(DOCUMENT SECTION)

Monday, June 29, 2009

Personal story time....

... this post (read the linked article), brought to mind a story I heard many years ago. Some of the details may be faulty (we're talking 25 years ago, folks), but the essence is accurate.

I was working in a hospital research laboratory, and my "partner" was a research fellow. She was originally from Ireland, via residency in a prestigious London hospital (the name of which escapes me some 20 odd years later). She was an extremely brilliant and interesting individual. She was a little unusual, and we shared many stories when we were working together. She was also a knitter and we had a few miscommunications regarding jumpers and afghans. But that's another post.

(End DOCUMENT SECTION)
(ENTRIES PROVIDED)

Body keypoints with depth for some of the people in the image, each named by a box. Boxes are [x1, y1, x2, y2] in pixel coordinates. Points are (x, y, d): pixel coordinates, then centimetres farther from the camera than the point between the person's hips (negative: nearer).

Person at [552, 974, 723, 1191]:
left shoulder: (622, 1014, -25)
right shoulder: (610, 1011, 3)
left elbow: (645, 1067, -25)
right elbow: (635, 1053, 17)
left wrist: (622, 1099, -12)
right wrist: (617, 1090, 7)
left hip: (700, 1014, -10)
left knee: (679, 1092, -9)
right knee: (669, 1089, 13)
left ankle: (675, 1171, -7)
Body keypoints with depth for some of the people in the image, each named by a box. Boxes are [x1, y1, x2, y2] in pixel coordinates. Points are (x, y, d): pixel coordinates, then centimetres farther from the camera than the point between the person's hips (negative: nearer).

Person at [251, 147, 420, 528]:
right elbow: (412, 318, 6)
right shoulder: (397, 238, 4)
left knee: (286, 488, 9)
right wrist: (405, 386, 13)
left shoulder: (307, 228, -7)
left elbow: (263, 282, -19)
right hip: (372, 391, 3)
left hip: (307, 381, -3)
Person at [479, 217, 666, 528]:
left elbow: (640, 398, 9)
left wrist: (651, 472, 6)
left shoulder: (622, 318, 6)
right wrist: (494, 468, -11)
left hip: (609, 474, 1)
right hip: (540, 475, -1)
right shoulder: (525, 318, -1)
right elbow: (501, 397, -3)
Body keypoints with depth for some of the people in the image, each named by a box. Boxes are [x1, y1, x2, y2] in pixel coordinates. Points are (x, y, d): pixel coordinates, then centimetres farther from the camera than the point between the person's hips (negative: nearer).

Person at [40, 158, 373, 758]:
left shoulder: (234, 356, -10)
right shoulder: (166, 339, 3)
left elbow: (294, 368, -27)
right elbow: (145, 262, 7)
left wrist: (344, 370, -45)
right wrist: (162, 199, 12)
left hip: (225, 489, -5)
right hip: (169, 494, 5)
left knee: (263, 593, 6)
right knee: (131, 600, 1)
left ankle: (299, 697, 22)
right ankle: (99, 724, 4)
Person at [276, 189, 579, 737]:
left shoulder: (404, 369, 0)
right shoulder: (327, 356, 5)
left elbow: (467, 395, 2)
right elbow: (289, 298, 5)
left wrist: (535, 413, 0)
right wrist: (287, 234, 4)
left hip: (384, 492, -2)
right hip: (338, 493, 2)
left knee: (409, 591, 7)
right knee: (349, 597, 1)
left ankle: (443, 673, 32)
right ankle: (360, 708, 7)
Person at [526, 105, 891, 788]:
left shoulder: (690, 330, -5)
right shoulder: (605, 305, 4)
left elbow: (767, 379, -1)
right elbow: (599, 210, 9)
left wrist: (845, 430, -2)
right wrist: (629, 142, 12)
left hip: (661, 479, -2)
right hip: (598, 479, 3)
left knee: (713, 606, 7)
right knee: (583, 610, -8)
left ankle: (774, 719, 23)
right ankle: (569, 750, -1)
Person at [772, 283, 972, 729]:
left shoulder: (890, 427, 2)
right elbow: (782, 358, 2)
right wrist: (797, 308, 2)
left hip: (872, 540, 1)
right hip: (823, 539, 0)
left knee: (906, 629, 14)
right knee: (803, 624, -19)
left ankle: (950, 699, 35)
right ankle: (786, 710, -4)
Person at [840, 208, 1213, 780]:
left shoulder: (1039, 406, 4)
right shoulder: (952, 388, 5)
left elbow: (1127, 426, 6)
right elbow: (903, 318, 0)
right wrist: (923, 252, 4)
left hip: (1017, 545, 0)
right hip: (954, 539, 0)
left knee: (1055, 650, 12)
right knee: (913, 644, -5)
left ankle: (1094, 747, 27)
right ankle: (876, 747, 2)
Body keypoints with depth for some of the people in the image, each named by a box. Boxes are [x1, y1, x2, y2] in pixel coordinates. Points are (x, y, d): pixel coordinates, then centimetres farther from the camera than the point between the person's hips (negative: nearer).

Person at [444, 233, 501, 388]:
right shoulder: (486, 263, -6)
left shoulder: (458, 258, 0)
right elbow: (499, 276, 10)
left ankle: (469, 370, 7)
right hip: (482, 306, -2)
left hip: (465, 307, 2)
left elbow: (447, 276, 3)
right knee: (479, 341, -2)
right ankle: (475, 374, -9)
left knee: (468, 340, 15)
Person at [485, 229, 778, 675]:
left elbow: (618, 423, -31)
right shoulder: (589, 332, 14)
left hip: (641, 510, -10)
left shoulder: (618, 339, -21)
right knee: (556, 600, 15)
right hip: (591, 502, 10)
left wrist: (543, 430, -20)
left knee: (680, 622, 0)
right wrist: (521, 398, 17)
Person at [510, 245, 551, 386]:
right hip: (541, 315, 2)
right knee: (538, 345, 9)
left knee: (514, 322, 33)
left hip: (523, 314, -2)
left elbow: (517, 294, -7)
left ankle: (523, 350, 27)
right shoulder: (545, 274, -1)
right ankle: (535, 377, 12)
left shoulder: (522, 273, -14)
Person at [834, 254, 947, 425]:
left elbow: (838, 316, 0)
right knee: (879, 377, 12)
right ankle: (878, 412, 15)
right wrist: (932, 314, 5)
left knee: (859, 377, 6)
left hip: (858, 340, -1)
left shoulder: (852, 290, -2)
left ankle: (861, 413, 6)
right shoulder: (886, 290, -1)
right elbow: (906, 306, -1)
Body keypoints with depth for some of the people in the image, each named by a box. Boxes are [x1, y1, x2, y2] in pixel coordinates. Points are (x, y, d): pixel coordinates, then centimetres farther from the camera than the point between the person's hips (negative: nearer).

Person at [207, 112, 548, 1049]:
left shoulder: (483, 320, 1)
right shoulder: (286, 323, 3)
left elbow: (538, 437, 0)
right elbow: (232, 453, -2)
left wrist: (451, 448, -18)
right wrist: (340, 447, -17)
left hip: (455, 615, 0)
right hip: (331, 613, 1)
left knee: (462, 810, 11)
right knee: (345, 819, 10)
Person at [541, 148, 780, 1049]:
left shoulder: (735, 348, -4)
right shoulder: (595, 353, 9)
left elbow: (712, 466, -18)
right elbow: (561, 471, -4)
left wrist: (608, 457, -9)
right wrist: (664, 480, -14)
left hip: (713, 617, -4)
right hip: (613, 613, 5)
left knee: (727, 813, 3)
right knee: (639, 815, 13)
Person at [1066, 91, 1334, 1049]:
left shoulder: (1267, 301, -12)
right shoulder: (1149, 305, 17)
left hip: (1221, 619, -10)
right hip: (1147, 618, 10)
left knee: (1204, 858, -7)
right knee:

(End ENTRIES PROVIDED)

**BRIEF 1:** Retype the passage of the hospital lab story starting with "Personal story time...." and going on through "that's another post.".
**BRIEF 2:** Write the next part of the hospital lab story, picking up after its final sentence.
The listing comes from a separate source, unconnected to the hospital lab story.

**RESPONSE AREA 1:**
Personal story time....

... this post (read the linked article), brought to mind a story I heard many years ago. Some of the details may be faulty (we're talking 25 years ago, folks), but the essence is accurate.

I was working in a hospital research laboratory, and my "partner" was a research fellow. She was originally from Ireland, via residency in a prestigious London hospital (the name of which escapes me some 20 odd years later). She was an extremely brilliant and interesting individual. She was a little unusual, and we shared many stories when we were working together. She was also a knitter and we had a few miscommunications regarding jumpers and afghans. But that's another post.

**RESPONSE AREA 2:**
When she was completing her residency in London, she gave birth to a son. It was a normal uncomplicated birth, however, the infant didn't thrive. In fact, he was not eating very much. As those of you who have given birth know, hungry newborns are very loud and insistent, and Robert, was no exception, except he only got a few tablespoons in him at a time. Something was clearly amiss, however, the pediatrician was not scheduled for this big hospital until later in the week, and the staff didn't think it was critical. My colleague, however, being a doctor, the mother, and all, knew differently, something was dreadfully amiss. As they approached the 36 hour mark, and the baby still wasn't taking enough milk, she began to bitch, to no avail. However, when the baby exhibited projectile vomiting bad enough to hit the hospital wall, it capped it. Little Robert had pyloric stenosis. It didn't matter, now that it was clear, at least to my colleague, Robert needed a surgeon, she was still put in a queue, while her baby was slowly starving.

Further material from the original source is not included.